### EXERCISE
Please format the lines from the one containing "Do 'FAIZAN ENTERPRISES'" up to and including the one containing "What are all" as a JSON list of strings, one string per line, leaving out blank lines.

### GIVEN RECORDS
------------
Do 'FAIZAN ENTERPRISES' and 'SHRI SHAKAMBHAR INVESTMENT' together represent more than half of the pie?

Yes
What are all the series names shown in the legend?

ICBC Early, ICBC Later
------------
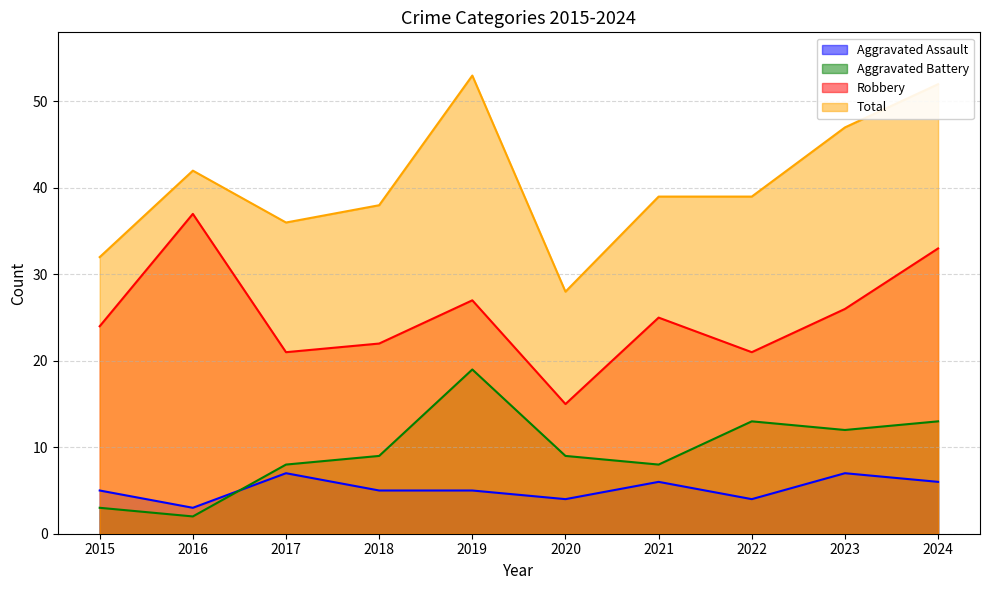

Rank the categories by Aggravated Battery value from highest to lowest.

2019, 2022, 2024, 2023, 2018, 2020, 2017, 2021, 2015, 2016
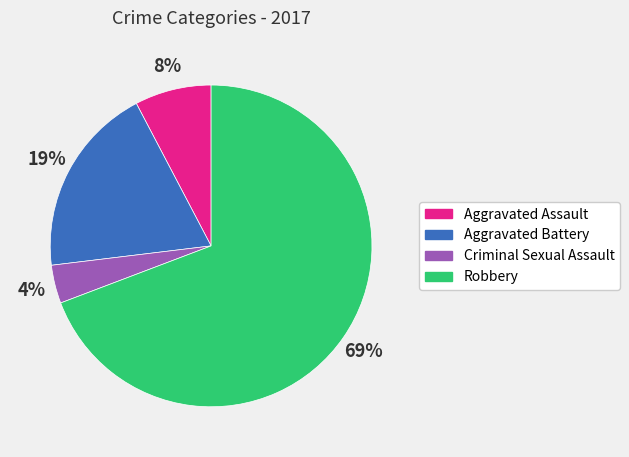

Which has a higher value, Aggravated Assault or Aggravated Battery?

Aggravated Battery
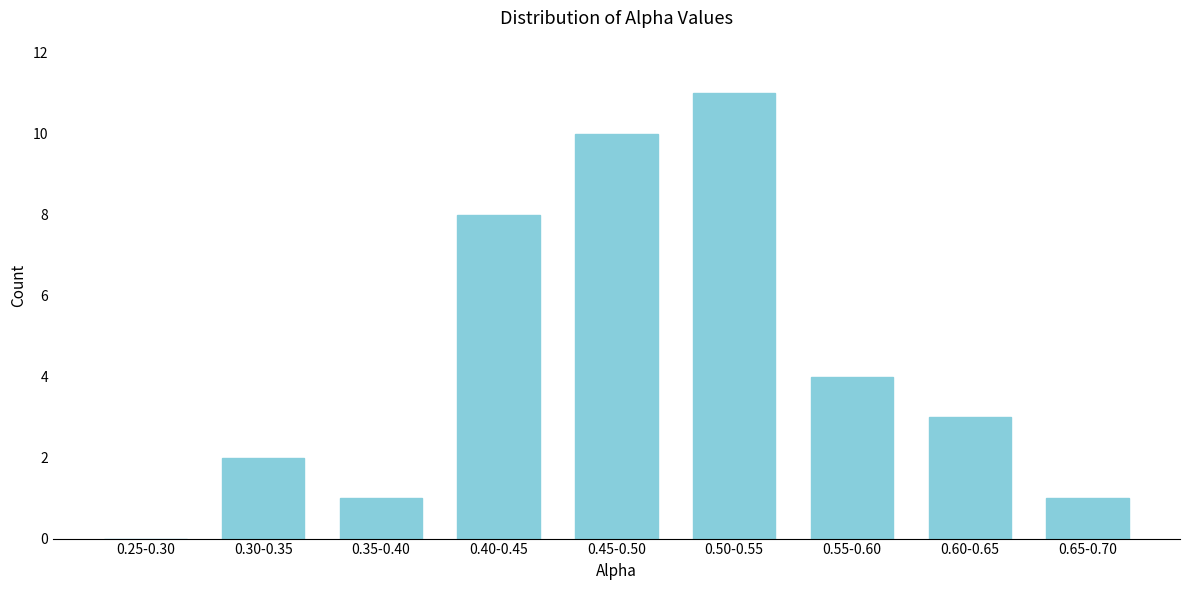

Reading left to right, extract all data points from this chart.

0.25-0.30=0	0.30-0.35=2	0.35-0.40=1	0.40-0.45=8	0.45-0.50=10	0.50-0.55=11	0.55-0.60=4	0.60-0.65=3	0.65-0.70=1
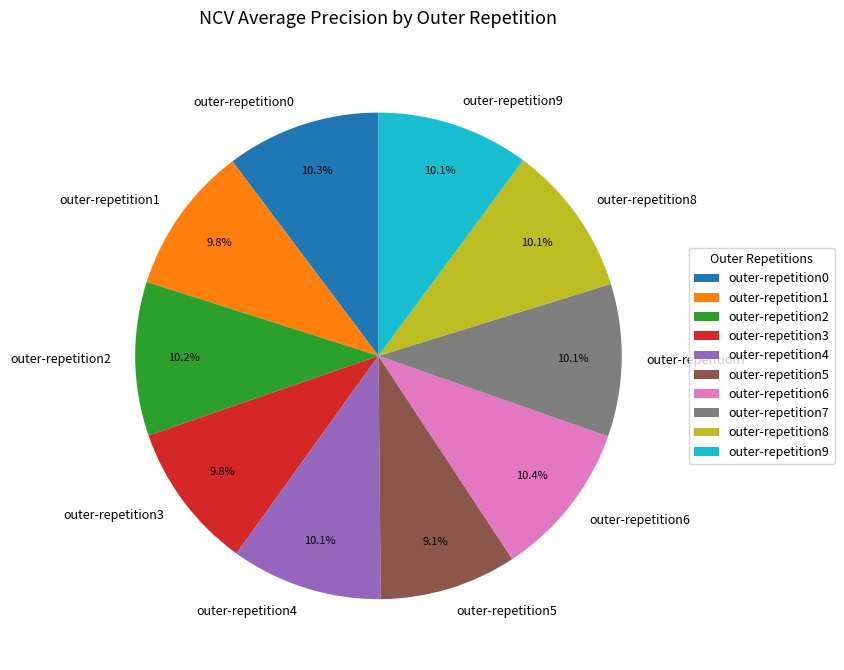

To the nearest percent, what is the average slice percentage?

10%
------------
### ANSWER FOR THE TASK
[
  "Do 'FAIZAN ENTERPRISES' and 'SHRI SHAKAMBHAR INVESTMENT' together represent more than half of the pie?",
  "Yes",
  "What are all the series names shown in the legend?"
]